- Born: December 5, 1945 (age 80) Republic of China Chengdu, Sichuan Province
- Origin: Republic of China
- Occupation: Singer
- Years active: 1966–present

= Yao Su-jung =

Yao Su-jung (Chinese name: 姚蘇蓉, P'inyin: Yáo Sūróng; born December 5, 1945) is a Taiwanese singer who rose to prominence in the 1960s. She is known as the Queen of Tears, the Queen of Forbidden Songs and the Queen of Southeast Asian Songs. In 1966, she won first prize in a singing competition organised by Cheng Sheng Radio, capturing the attention of the judges. With the assistance of her teacher, Wong Cing-si, she signed with the Haishan Record Company and entered the entertainment industry. Her hit song "Faithless Person" propelled her to stardom, and her theme song for the film "Not Coming Home Tonight" became a hit throughout Southeast Asia. With her distinctive and powerful singing style, she quickly rose to superstar status in the Chinese music industry. She currently lives in Kuala Lumpur, Malaysia.

== History ==
In 1967, she earned the title of "Queen of Tears" with her song "The One I Miss". But her real success came with the theme song for the movie "Not Coming Home Tonight". This song combined both modern and traditional elements, thereby paving a new path of popularity for her. The success of "Not Coming Home Tonight" was a positive and innovative recognition for both the composer, Charles Tso, and Yao Su-jung. They later collaborated on many songs that became known as the "Yao School" including "Faithless Person" (Chinese: 負心的人) and "Like Mist and Flowers" (Chinese: 像霧又像花).

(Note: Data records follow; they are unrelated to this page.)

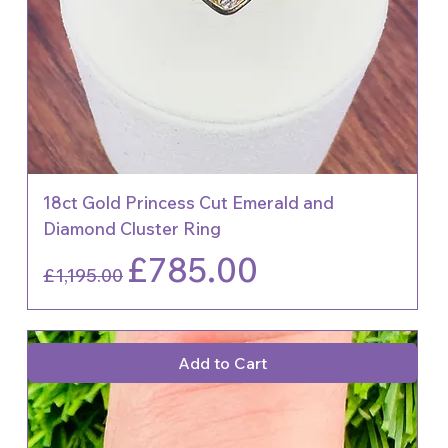
18ct Gold Princess Cut Emerald and
Diamond Cluster Ring
Regular Price
Sale Price
£785.00
£1,195.00
Add to Cart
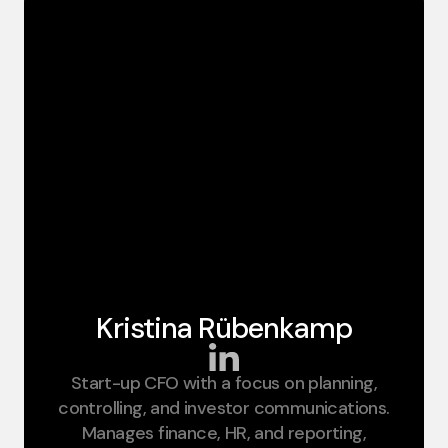
Kristina Rübenkamp​
Start-up CFO with a focus on planning,
CFO
controlling, and investor communications.
Manages finance, HR, and reporting,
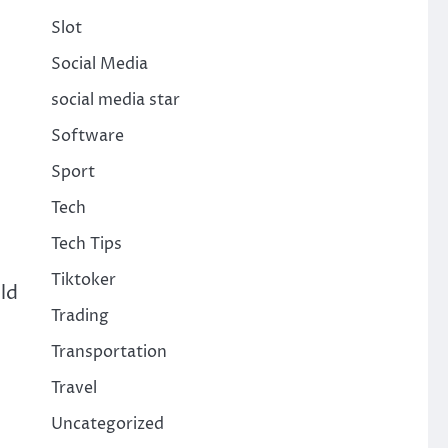
Slot
Social Media
social media star
Software
Sport
Tech
Tech Tips
Tiktoker
ld
Trading
Transportation
Travel
Uncategorized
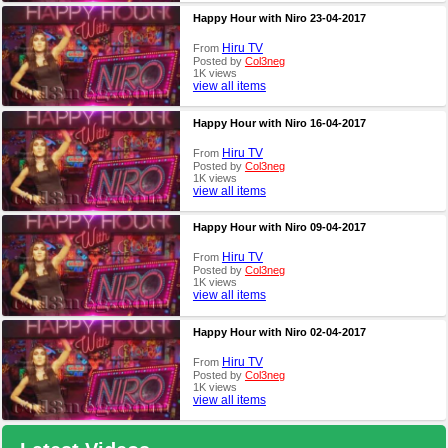
Happy Hour with Niro 23-04-2017
Hiru TV
From
Posted by
Col3neg
1K views
view all items
Happy Hour with Niro 16-04-2017
Hiru TV
From
Posted by
Col3neg
1K views
view all items
Happy Hour with Niro 09-04-2017
Hiru TV
From
Posted by
Col3neg
1K views
view all items
Happy Hour with Niro 02-04-2017
Hiru TV
From
Posted by
Col3neg
1K views
view all items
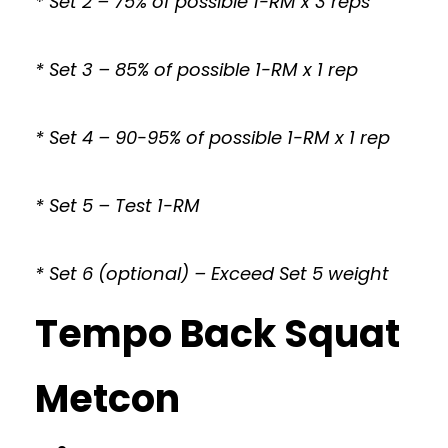
* Set 2 – 75% of possible 1-RM x 3 reps
* Set 3 – 85% of possible 1-RM x 1 rep
* Set 4 – 90-95% of possible 1-RM x 1 rep
* Set 5 – Test 1-RM
* Set 6 (optional) – Exceed Set 5 weight
Tempo Back Squat
Metcon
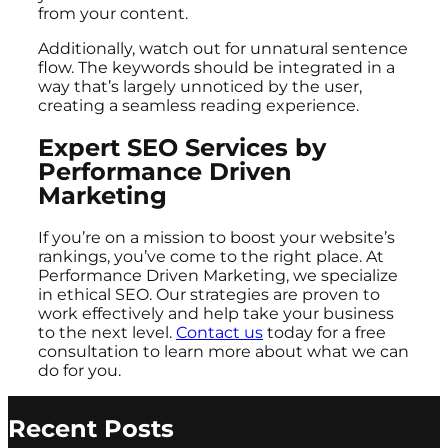
from your content.
Additionally, watch out for unnatural sentence
flow. The keywords should be integrated in a
way that’s largely unnoticed by the user,
creating a seamless reading experience.
Expert SEO Services by
Performance Driven
Marketing
If you’re on a mission to boost your website’s
rankings, you’ve come to the right place. At
Performance Driven Marketing, we specialize
in ethical SEO. Our strategies are proven to
work effectively and help take your business
to the next level.
Contact us
today for a free
consultation to learn more about what we can
do for you.
Recent Posts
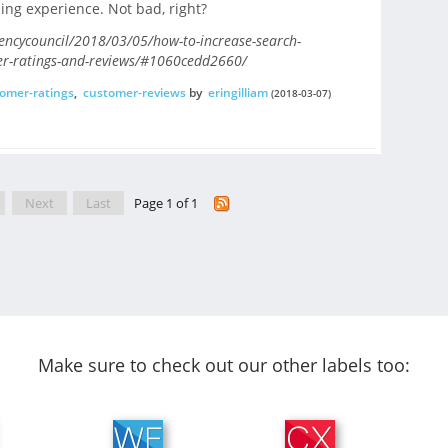
ing experience. Not bad, right?
encycouncil/2018/03/05/how-to-increase-search-
er-ratings-and-reviews/#1060cedd2660/
omer-ratings
,
customer-reviews
by
eringilliam
(2018-03-07)
Next
Last
Page 1 of 1
Make sure to check out our other labels too:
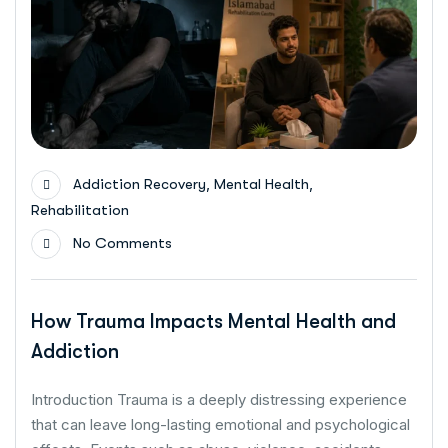
,
,
Addiction Recovery
Mental Health
Rehabilitation
No Comments
How Trauma Impacts Mental Health and
Addiction
Introduction Trauma is a deeply distressing experience
that can leave long-lasting emotional and psychological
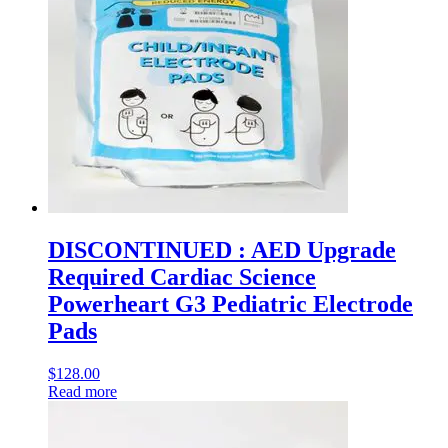
DISCONTINUED : AED Upgrade
Required Cardiac Science
Powerheart G3 Pediatric Electrode
Pads
$
128.00
Read more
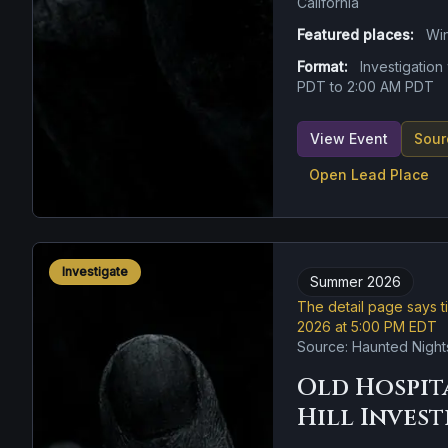
California
Featured places:
Wi
Format:
Investigatio
PDT to 2:00 AM PDT
View Event
Sour
Open Lead Place
Investigate
Summer 2026
The detail page says t
2026 at 5:00 PM EDT
Source: Haunted Night
Old Hospit
Hill Inves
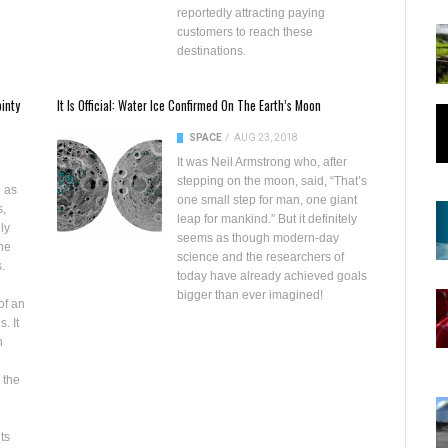
reportedly attracting paying
customers to reach these
destinations.
inty
It Is Official: Water Ice Confirmed On The Earth’s Moon
SPACE
/
AUG 23, 2018
It was Neil Armstrong who, after
stepping on the moon, said, “That’s
d as
one small step for man, one giant
s,
leap for mankind.” But it definitely
ly
seems as though modern-day
the
science and the researchers of
.
today have already achieved goals
bigger than ever imagined!
of an
. It
n
 the
ts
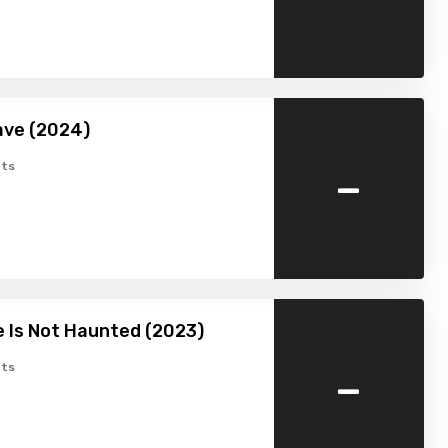
ave (2024)
-
ts
 Is Not Haunted (2023)
-
ts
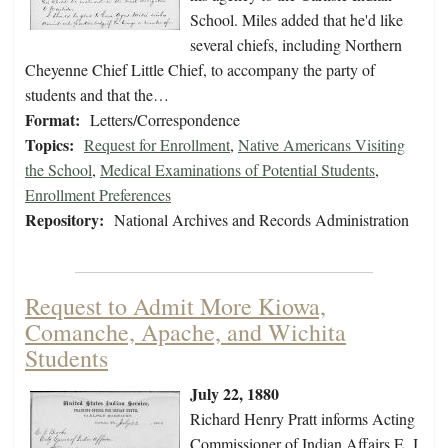
School. Miles added that he'd like
several chiefs, including Northern
Cheyenne Chief Little Chief, to accompany the party of
students and that the…
Format:
Letters/Correspondence
Topics:
Request for Enrollment
,
Native Americans Visiting
the School
,
Medical Examinations of Potential Students
,
Enrollment Preferences
Repository:
National Archives and Records Administration
Request to Admit More Kiowa,
Comanche, Apache, and Wichita
Students
July 22, 1880
Richard Henry Pratt informs Acting
Commissioner of Indian Affairs E. J.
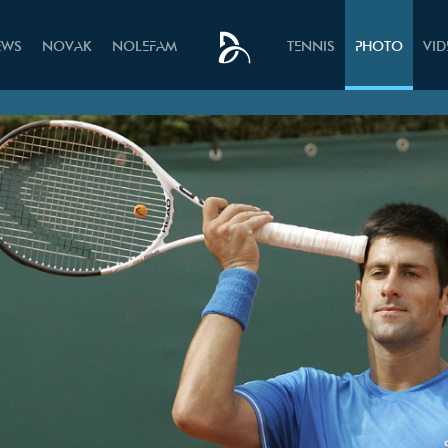
EWS
NOVAK
NOLEFAM
TENNIS
PHOTO
VI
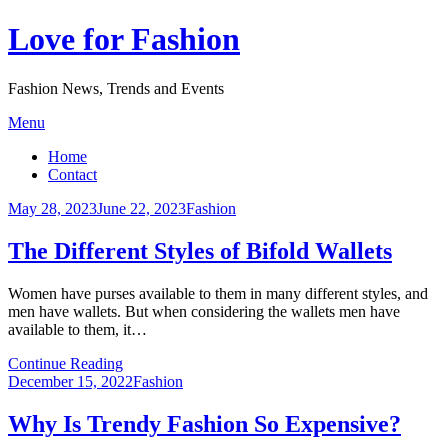
Love for Fashion
Fashion News, Trends and Events
Skip
Menu
to
Home
content
Contact
Posted
May 28, 2023
June 22, 2023
Fashion
on
The Different Styles of Bifold Wallets
Women have purses available to them in many different styles, and
men have wallets. But when considering the wallets men have
available to them, it…
Continue Reading
Posted
December 15, 2022
Fashion
on
Why Is Trendy Fashion So Expensive?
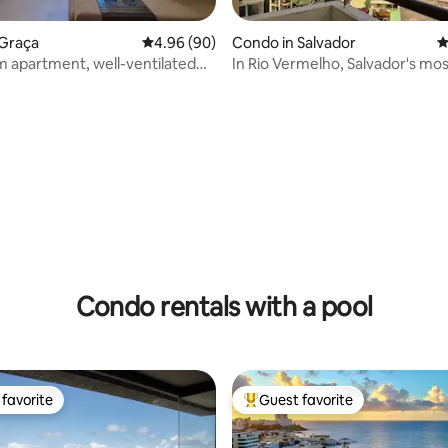
rating, 31 reviews
 Graça
4.96 out of 5 average rating, 90 reviews
4.96 (90)
Condo in Salvador
4
 apartment, well-ventilated
In Rio Vermelho, Salvador's mo
us in Graça, 17 min to the
bohemian neighborhood
Condo rentals with a pool
favorite
Guest favorite
t favorite
Top guest favorite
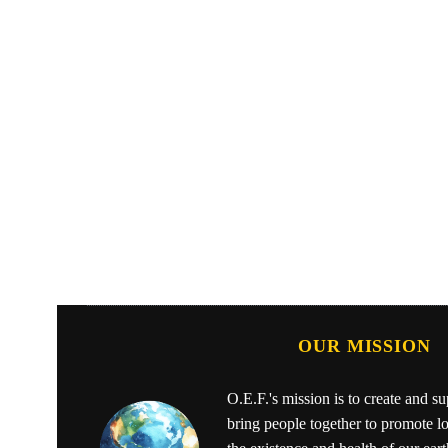
OUR MISSION
O.E.F.'s mission is to create and s
bring people together to promote l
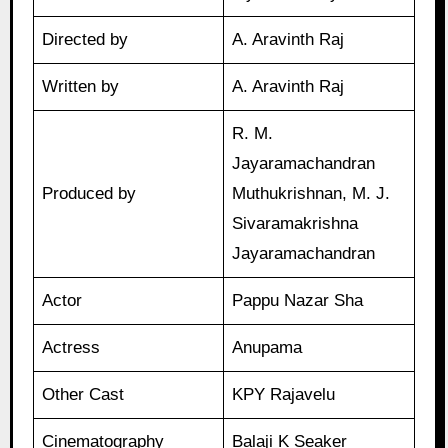
Directed by
A. Aravinth Raj
Written by
A. Aravinth Raj
R. M.
Jayaramachandran
Produced by
Muthukrishnan, M. J.
Sivaramakrishna
Jayaramachandran
Actor
Pappu Nazar Sha
Actress
Anupama
Other Cast
KPY Rajavelu
Cinematography
Balaji K Seaker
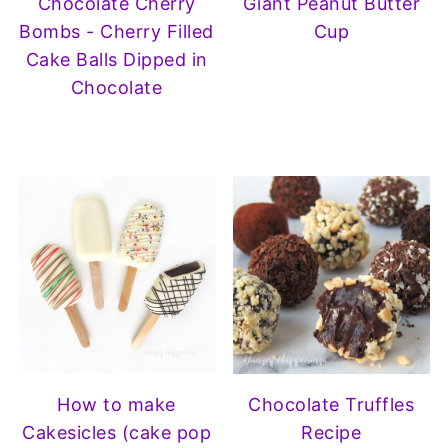
Chocolate Cherry
Giant Peanut Butter
Bombs - Cherry Filled
Cup
Cake Balls Dipped in
Chocolate
How to make
Chocolate Truffles
Cakesicles (cake pop
Recipe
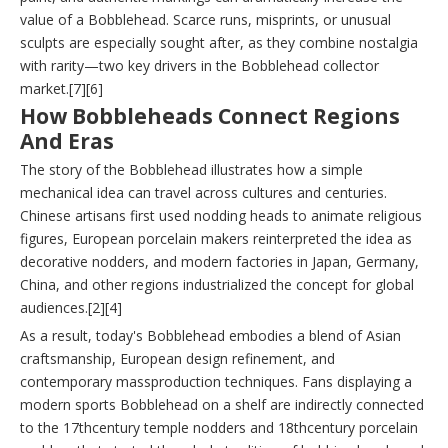
value of a Bobblehead. Scarce runs, misprints, or unusual
sculpts are especially sought after, as they combine nostalgia
with rarity—two key drivers in the Bobblehead collector
market.[7][6]
How Bobbleheads Connect Regions
And Eras
The story of the Bobblehead illustrates how a simple
mechanical idea can travel across cultures and centuries.
Chinese artisans first used nodding heads to animate religious
figures, European porcelain makers reinterpreted the idea as
decorative nodders, and modern factories in Japan, Germany,
China, and other regions industrialized the concept for global
audiences.[2][4]
As a result, today's Bobblehead embodies a blend of Asian
craftsmanship, European design refinement, and
contemporary massproduction techniques. Fans displaying a
modern sports Bobblehead on a shelf are indirectly connected
to the 17thcentury temple nodders and 18thcentury porcelain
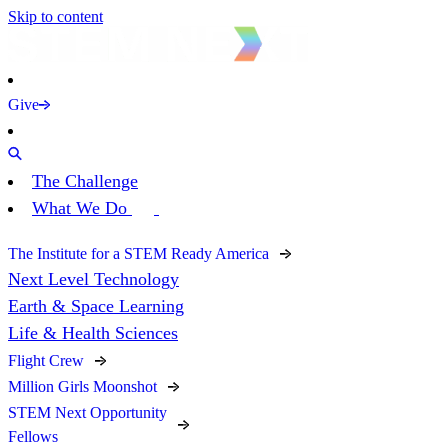
Skip to content
Give
The Challenge
What We Do
The Institute for a STEM Ready America
Next Level Technology
Earth & Space Learning
Life & Health Sciences
Flight Crew
Million Girls Moonshot
STEM Next Opportunity
Fellows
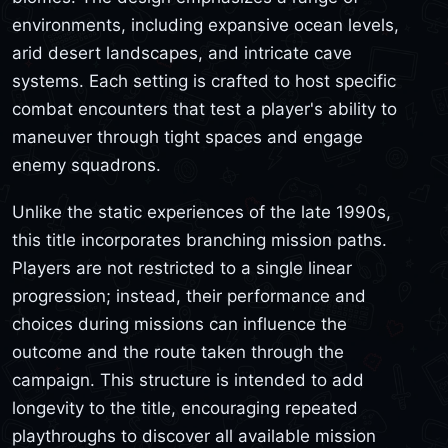
environments, including expansive ocean levels,
arid desert landscapes, and intricate cave
systems. Each setting is crafted to host specific
combat encounters that test a player's ability to
maneuver through tight spaces and engage
enemy squadrons.
Unlike the static experiences of the late 1990s,
this title incorporates branching mission paths.
Players are not restricted to a single linear
progression; instead, their performance and
choices during missions can influence the
outcome and the route taken through the
campaign. This structure is intended to add
longevity to the title, encouraging repeated
playthroughs to discover all available mission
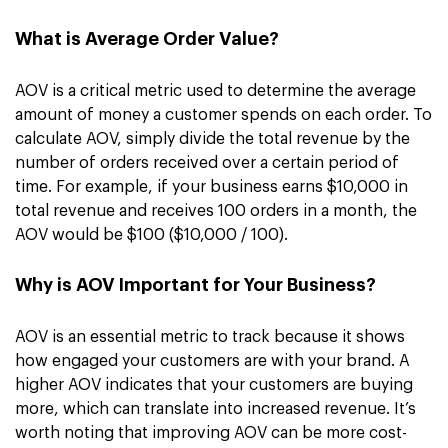
What is Average Order Value?
AOV is a critical metric used to determine the average
amount of money a customer spends on each order. To
calculate AOV, simply divide the total revenue by the
number of orders received over a certain period of
time. For example, if your business earns $10,000 in
total revenue and receives 100 orders in a month, the
AOV would be $100 ($10,000 / 100).
Why is AOV Important for Your Business?
AOV is an essential metric to track because it shows
how engaged your customers are with your brand. A
higher AOV indicates that your customers are buying
more, which can translate into increased revenue. It’s
worth noting that improving AOV can be more cost-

Formerly a singer who had performed theme songs for numerous films, Yao Su-jung had retreated from the limelight and had been living in seclusion in Kuala Lumpur after her public performance at the 30th Golden Horse Awards. However, she made a comeback in the "Wei Wei Dao Lai (偉韋道來)" live broadcast programme created by Singaporean entertainment industry veterans Ou Wei-yi and versatile host Chen Wei-lin at the end of 2020. On the fourth day of the Lunar New Year in 2021, she made another appearance on the show and engaged in a video chat with iconic stars such as Chang Chia-chen, Hu Chin, and Debbie Chou.